British journalist James deadly Misurata: "The rebels say they fight until they die" (this video not be verified independently of each other for authenticity)Ms. PILLAY said there were reports of a cluster bomb explode "just a few hundred metres from the Misurata hospital and other reports recommend at least two medical clinics of mortar or sniper fire are affected".
A doctor at the Hospital of Misurata said that he and his colleagues were exhausted by death and blood, and asked where was the international community our correspondent.
Since rebels fought government troops along the front to the Tripoli Street a group was captured by Western journalists in an attack in the mortar.
Tim Hetherington, 41, a photo-journalist and Oscar nominated film-maker, who had two British and American nationality, was killed in the attack. He had covered a number of conflicts, including the war in Afghanistan.
Reports suggested that Chris Hondros, an American photographer for Getty Images, died several hours later.
Cease-fire offer refusedA spokesman for the rebel Transitional National Council based in Benghazi, they said the Government had rejected recent offer a ceasefire.
A spokesman for the Council, Abdul Hafeez Ghoga, said Col Gaddafi wanted a ceasefire, because his forces were destroyed by NATO air strikes.

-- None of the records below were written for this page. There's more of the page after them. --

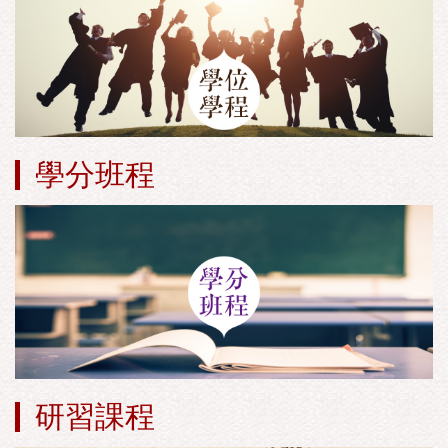
學分班程
研習課程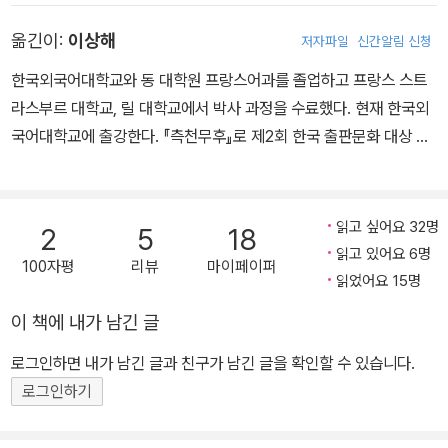
을 발표하며 본격적인 작가의 길로 들어섰다. 소설 <말리카>로 199
쉰 일곱 살의 작가는 이미 국제적 명성을 얻고 있었다. 핀란드에서 세
옮긴이:
이상해
저자파일
신간알림 신청
2년 앵테랄리에 상을, <에벤 항의 필사본>으로 1998년 르노도 상을
르비아-크로아티아까지, 모든 유럽 언어뿐만 아니라 영어, 일본어, 그
수상하며 작가로서의 재능을 인정받았다. 특히 두각을 나타낸 것은
리스어로까지 번역된 그의 소설 열다섯 편은 세계 어느 나라의 도서
한국외국어대학교와 동 대학원 프랑스어과를 졸업하고 프랑스 스트
전기 부문이다. 첫 전기인 <로맹 가리>로 1987년 아카데미 프랑세
관에나 꽂혀 있었다. ... 그는 어느 날 아침 불쑥, 가방도 꾸리지 않고,
라스부르 대학교, 릴 대학교에서 박사 과정을 수료했다. 현재 한국외
즈 전기 부문 대상을, 살바도르 달리와 폴 엘뤼아르와 막스 에른스트
자신의 악마에게 떠밀려 파리를 훌쩍 떠난다. 오직 어디론가 떠날 목
국어대학교에 출강한다. 『측천무후』로 제2회 한국 출판문화 대상 번
의 뮤즈였던 갈라의 삶을 그린 <세 예술가의 연인>으로 메디테라네
적으로. 아무 행선지나 골라 표를 사서는 다른 어딘가에서 사흘ㅡ때
역상을, 『베스트셀러의 역사』로 한국 출판평론 학술상을 수상했다.
상을, 여성 화가 베르토 모리조의 생을 다룬 <베르토 모리조, 상복을
로는 더 길게, 때로는 더 짧게ㅡ을 보낸 후에 바크가로 되돌아온다. 자
옮긴 책으로 아멜리 노통브의 『첫 번째 피』, 『비행선』, 『갈증』, 『너의
입은 여인>으로 공쿠르 창작 기금과 보자르 아카데미에서 수여하는
신의 항구로 돌아온 늙은 선원처럼, 한결 차분해지고 젊어진 모습으
심장을 쳐라』, 『추남, 미녀』, 『느빌 백작의 범죄』, 『샴페인 친구』, 『푸
읽고 싶어요 32명
2
5
18
베르니에 상을 수상했다. 그리고 이 책 <위대한 열정>으로 <엘르>독
로, 머릿속에는 아름다운 이야기를 가득 담은 채. - 본문 315쪽, '여자
른 수염』, 『머큐리』, 에드몽 로스탕의 『시라노』, 미셸 우엘벡의 『어느
읽고 있어요 6명
100자평
리뷰
마이페이퍼
자대상과 <마담 피가로>독자상을 받았다.
와 여행' 중에서
섬의 가능성』, 델핀 쿨랭의 『웰컴, 삼바』, 파울로 코엘료의 『11분』,
읽었어요 15명
『베로니카, 죽기로 결심하다』, 크리스토프 바타유의 『지옥 만세』, 조
이 책에 내가 남긴 글
르주 심농의 『라 프로비당스호의 마부』, 『교차로의 밤』, 『선원의 약
속』, 『창가의 그림자』, 『베르주라크의 광인』, 『제1호 수문』 등이 있다.
로그인하면 내가 남긴 글과 친구가 남긴 글을 확인할 수 있습니다.
로그인하기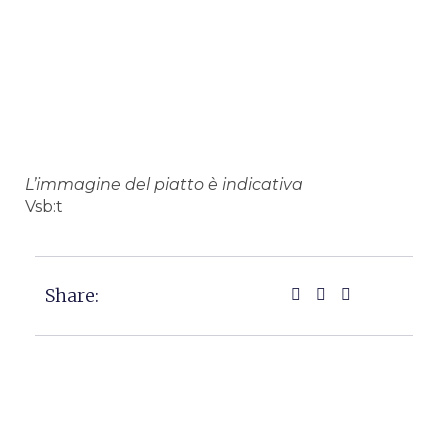
L’immagine del piatto è indicativa
Vsb:t
Share: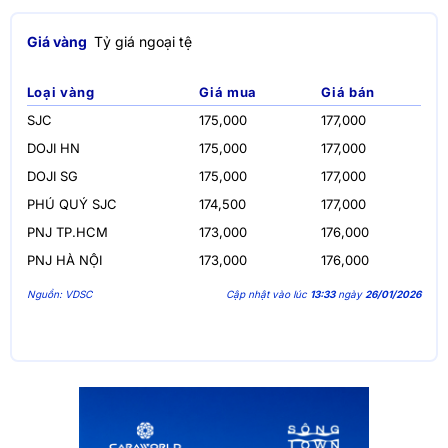
Giá vàng
Tỷ giá ngoại tệ
Loại vàng
Giá mua
Giá bán
SJC
175,000
177,000
DOJI HN
175,000
177,000
DOJI SG
175,000
177,000
PHÚ QUÝ SJC
174,500
177,000
PNJ TP.HCM
173,000
176,000
PNJ HÀ NỘI
173,000
176,000
Nguồn: VDSC
Cập nhật vào lúc
13:33
ngày
26/01/2026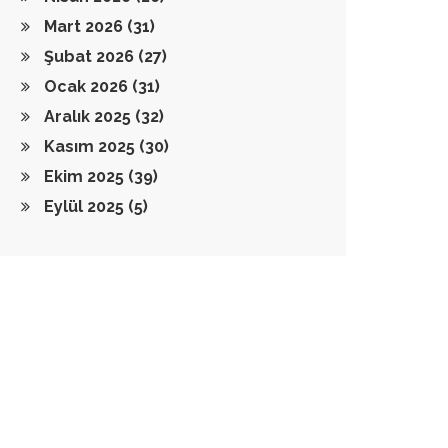
Mart 2026
(31)
Şubat 2026
(27)
Ocak 2026
(31)
Aralık 2025
(32)
Kasım 2025
(30)
Ekim 2025
(39)
Eylül 2025
(5)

Mr Ghoga said a proposal, the it, the Col Gaddafi and his family could stay his a political solution "on the scene" allow would impossible, reports the BBC's Peter Biles in Benghazi was.
On Tuesday a ceasefire said Libyan Foreign Minister Abdul ATI al Obeidi it be followed should a transitional period of perhaps six months discussion democracy and constitutional reforms, and preparation for an election that would be monitored by the United Nations - a proposal by the African Union.
He said, would be the presence of foreign military a "Step backward".